There’s no better way to show your respect for a long-dead ruler than by mummifying the head of an animal, and the ancient Egyptians were the masters of this strange form of reverence. Further proof of this remarkable tradition has recently been uncovered at the temple of King Ramesses II, where archaeologists have announced the discovery of more than 2,000 mummified ram heads.
Led by researchers from the University of York, the excavation also unearthed mummified dogs, goats, sheep, cows, deer, and mongooses. Announcing the discovery, the Egyptian Ministry of Tourism and Antiquities explained that the ram heads were probably used as votive offerings and were associated with “an unprecedented worship of rams” during the Ptolemaic period.
Ramesses II was the third ruler of the 19th Dynasty of Ancient Egypt, and lived from roughly 1303 to 1213 BCE. Also known as Ramesses The Great, he is widely regarded to have been one of the most influential pharaohs of the New Kingdom of Ancient Egypt, when the empire was at its most powerful.
The Ptolemaic era encompassed the 33rd and final Dynasty, and lasted from 305 to 30 BCE. That such offerings were being made to Ramesses II more than a millennium after his death provides an indication of just how much he was admired in Ancient Egypt.
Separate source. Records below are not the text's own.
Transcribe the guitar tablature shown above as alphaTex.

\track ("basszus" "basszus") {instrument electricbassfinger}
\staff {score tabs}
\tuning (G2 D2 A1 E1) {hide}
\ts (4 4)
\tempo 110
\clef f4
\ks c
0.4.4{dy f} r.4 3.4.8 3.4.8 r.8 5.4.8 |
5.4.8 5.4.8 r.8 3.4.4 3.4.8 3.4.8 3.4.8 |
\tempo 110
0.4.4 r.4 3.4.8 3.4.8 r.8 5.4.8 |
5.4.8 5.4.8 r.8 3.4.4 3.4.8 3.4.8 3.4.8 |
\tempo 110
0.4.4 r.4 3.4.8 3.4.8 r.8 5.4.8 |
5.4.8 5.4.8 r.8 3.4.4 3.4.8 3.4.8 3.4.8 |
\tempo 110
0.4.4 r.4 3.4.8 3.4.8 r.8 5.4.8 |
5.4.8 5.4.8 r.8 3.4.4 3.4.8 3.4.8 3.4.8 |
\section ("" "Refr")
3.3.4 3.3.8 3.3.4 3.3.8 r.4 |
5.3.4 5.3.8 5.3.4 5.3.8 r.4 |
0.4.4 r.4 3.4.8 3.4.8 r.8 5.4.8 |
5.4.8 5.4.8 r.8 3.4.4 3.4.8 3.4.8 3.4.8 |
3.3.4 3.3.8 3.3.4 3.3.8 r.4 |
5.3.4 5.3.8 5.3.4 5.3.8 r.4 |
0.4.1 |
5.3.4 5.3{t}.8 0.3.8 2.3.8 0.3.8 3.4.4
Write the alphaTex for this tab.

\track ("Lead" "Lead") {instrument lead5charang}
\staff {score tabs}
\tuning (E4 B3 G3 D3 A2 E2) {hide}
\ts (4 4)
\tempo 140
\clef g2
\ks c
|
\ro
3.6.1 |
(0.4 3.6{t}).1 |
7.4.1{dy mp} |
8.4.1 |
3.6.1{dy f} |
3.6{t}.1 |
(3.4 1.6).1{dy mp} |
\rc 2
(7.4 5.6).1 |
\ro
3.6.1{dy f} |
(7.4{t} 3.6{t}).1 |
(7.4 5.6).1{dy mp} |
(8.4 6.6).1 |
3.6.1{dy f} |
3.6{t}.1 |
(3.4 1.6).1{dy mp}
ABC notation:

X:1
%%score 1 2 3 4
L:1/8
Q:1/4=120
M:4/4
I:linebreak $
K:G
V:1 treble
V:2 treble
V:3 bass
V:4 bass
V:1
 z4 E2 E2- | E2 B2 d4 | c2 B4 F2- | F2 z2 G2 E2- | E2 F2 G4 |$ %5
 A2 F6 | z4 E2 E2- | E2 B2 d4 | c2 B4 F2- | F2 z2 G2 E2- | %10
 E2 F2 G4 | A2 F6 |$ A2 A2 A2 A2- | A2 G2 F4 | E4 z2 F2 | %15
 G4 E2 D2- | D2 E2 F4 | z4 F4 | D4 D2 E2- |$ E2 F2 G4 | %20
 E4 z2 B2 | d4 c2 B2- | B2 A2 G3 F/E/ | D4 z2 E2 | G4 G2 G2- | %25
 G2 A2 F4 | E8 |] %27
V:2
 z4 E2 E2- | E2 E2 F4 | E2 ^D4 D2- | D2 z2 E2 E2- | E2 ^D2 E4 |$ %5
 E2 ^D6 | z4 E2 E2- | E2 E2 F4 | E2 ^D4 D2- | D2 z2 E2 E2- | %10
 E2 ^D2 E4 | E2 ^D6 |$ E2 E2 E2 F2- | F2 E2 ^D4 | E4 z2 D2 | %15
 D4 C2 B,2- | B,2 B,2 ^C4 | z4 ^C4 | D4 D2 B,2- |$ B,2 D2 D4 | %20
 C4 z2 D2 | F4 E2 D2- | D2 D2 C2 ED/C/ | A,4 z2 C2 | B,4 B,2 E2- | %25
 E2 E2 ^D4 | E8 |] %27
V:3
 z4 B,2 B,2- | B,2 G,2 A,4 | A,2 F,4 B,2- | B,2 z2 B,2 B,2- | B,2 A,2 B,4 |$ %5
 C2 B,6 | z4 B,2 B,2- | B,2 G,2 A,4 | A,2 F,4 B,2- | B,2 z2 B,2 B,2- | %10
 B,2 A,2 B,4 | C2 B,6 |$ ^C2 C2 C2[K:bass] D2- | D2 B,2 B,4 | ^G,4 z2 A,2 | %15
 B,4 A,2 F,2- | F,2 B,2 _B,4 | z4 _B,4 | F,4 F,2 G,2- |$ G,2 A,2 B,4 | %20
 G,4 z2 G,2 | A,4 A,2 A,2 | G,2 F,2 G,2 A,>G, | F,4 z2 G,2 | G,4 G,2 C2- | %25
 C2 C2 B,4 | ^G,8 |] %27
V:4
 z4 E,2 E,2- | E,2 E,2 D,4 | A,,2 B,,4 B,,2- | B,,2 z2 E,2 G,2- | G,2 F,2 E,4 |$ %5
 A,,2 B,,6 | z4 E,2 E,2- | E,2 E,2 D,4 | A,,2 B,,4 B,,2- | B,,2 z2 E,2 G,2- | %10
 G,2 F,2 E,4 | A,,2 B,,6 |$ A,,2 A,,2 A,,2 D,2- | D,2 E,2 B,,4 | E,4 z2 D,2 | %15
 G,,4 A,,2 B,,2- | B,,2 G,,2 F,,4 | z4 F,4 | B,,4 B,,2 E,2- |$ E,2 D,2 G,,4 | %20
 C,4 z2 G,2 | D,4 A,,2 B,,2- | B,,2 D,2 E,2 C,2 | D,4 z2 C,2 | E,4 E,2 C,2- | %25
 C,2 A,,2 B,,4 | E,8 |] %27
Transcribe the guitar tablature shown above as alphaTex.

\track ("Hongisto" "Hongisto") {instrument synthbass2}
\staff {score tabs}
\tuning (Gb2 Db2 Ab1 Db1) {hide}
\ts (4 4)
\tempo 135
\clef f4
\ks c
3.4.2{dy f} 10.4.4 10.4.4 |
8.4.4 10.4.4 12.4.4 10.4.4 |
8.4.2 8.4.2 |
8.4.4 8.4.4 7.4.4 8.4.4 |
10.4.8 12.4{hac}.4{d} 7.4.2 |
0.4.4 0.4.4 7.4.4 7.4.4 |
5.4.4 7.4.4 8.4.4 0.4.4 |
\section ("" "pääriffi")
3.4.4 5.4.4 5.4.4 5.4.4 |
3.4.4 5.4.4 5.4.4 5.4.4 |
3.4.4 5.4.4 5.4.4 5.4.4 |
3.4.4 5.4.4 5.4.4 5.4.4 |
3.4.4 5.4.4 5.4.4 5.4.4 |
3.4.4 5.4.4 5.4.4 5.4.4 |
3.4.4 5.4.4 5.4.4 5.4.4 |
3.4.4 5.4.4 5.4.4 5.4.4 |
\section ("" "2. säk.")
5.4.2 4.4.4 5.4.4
Located in Abydos – one of the oldest cities in Egypt – the temple was originally discovered more than 150 years ago, yet has never been fully explored. In addition to the mummified animal remains, researchers also succeeded in excavating part of the temple’s northern wall.
According to the Ministry, these excavations will help Egyptologists to gain a more accurate picture of the structure’s design and challenge certain assumptions that have been held since the temple was first described.
A separate “huge building” dating back to the Sixth Dynasty was also found at the site. Lasting from 2345 to 2181 BCE, the Sixth Dynasty fell under the Old Kingdom and predated the rise of Ramesses II by roughly 1,000 years. Within this structure, the team found the remnants of ancient clothes, leather shoes, fragments of statues and papyri, and even tree parts.
The Ministry of Tourism and Antiquities says these artifacts could help generate new theories “about the activities and architecture of the Old Kingdom in Abydos.”